ハナ・アレントはかの有名な哲学者ハイデッガーの弟子でした。ハイデッガーは共産主義を死ぬほど憎んでましたが、それに劣らず、米国の物質主義をも嫌ったのです。

彼はナチズムについては党員にもなって賛同しましたが、ソ連との戦いにナチズムが傾斜し始めて、距離を置きました。その後も死ぬまでその態度は変わりませんでした。

アナ・ハレントはナチスに追われ、米国に亡命し、全体主義と言う言葉を発明し、ナチスとソ連に冠しました。ハイデッガーが嫌った米国の物質主義には、私にはアナ・ハレントは肯定的に見えるのです。

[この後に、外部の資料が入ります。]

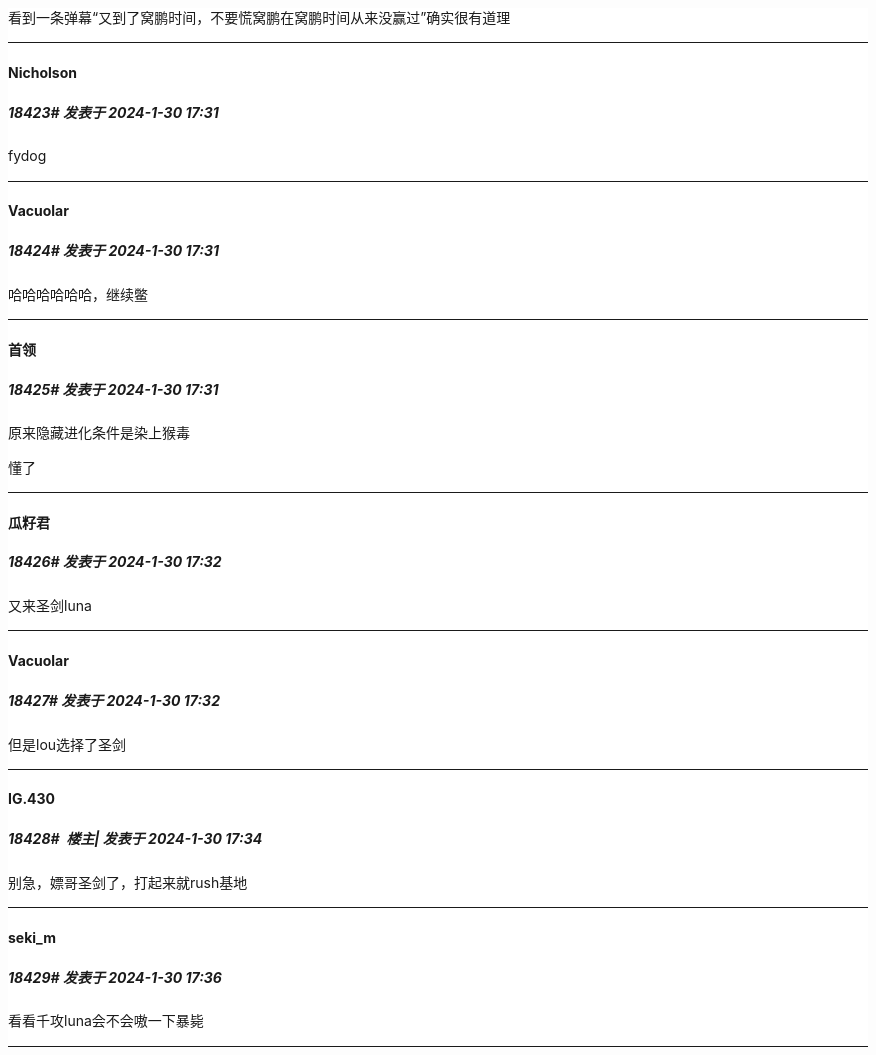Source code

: 看到一条弹幕“又到了窝鹏时间，不要慌窝鹏在窝鹏时间从来没赢过”确实很有道理

*****

####  Nicholson  
##### 18423#       发表于 2024-1-30 17:31

fydog

*****

####  Vacuolar  
##### 18424#       发表于 2024-1-30 17:31

哈哈哈哈哈哈，继续鳖

*****

####  首领  
##### 18425#       发表于 2024-1-30 17:31

原来隐藏进化条件是染上猴毒

懂了

*****

####  瓜籽君  
##### 18426#       发表于 2024-1-30 17:32

又来圣剑luna

*****

####  Vacuolar  
##### 18427#       发表于 2024-1-30 17:32

但是lou选择了圣剑


*****

####  IG.430  
##### 18428#         楼主| 发表于 2024-1-30 17:34

别急，嫖哥圣剑了，打起来就rush基地

*****

####  seki_m  
##### 18429#       发表于 2024-1-30 17:36

看看千攻luna会不会嗷一下暴毙

*****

今の米国の横暴はアナ・ハレントにも責任があると考えてます。その後、全体主義がいろんなところで使われ出し、便利な言葉になってますが、米国大統領がファシストであることをカモフラージュするには使い勝手が良いと感じている次第です。

No.4 39ヶ月前

ハンナ・アーレントについては、かつて映画「ハンナ・アーレント」を見ただけだが、内容は殆ど思い出せない。
師匠の「存在と時間」は文庫の上下巻を勇んで買ったきり一頁も読んでいない。読まなくても毎日よく眠れているからだ。
ノリーナ・ハーツ氏も全く知らなかったが、講演映えする容貌の持ち主のように見える。すると、食虫植物を警戒する昆虫の気分になる。
まるで鬼の首でも取ったかのような「孤独が孤独が」との論だが、何かズレている感が否めない。
「社会に居場所のないと感じる孤独の人々」がカルト宗教の いいカモにされるのは昔からだが、それで十分だろう。
支配者側の常套手段は分断統治だ。支配される側を孤立させてナンボである。それを支配者DSは手を変え品を変え延々続けているのでないか。孤独な人間の大量発生という「原因」によって、全体主義が出てくるという「結果」が生じるのでなく、人間の一括支配という悪意ある「目的」のために、意図的に多くの人々が孤独な状況に追い込まれるという「結果」が生じている━そう見た方が良さそうだ。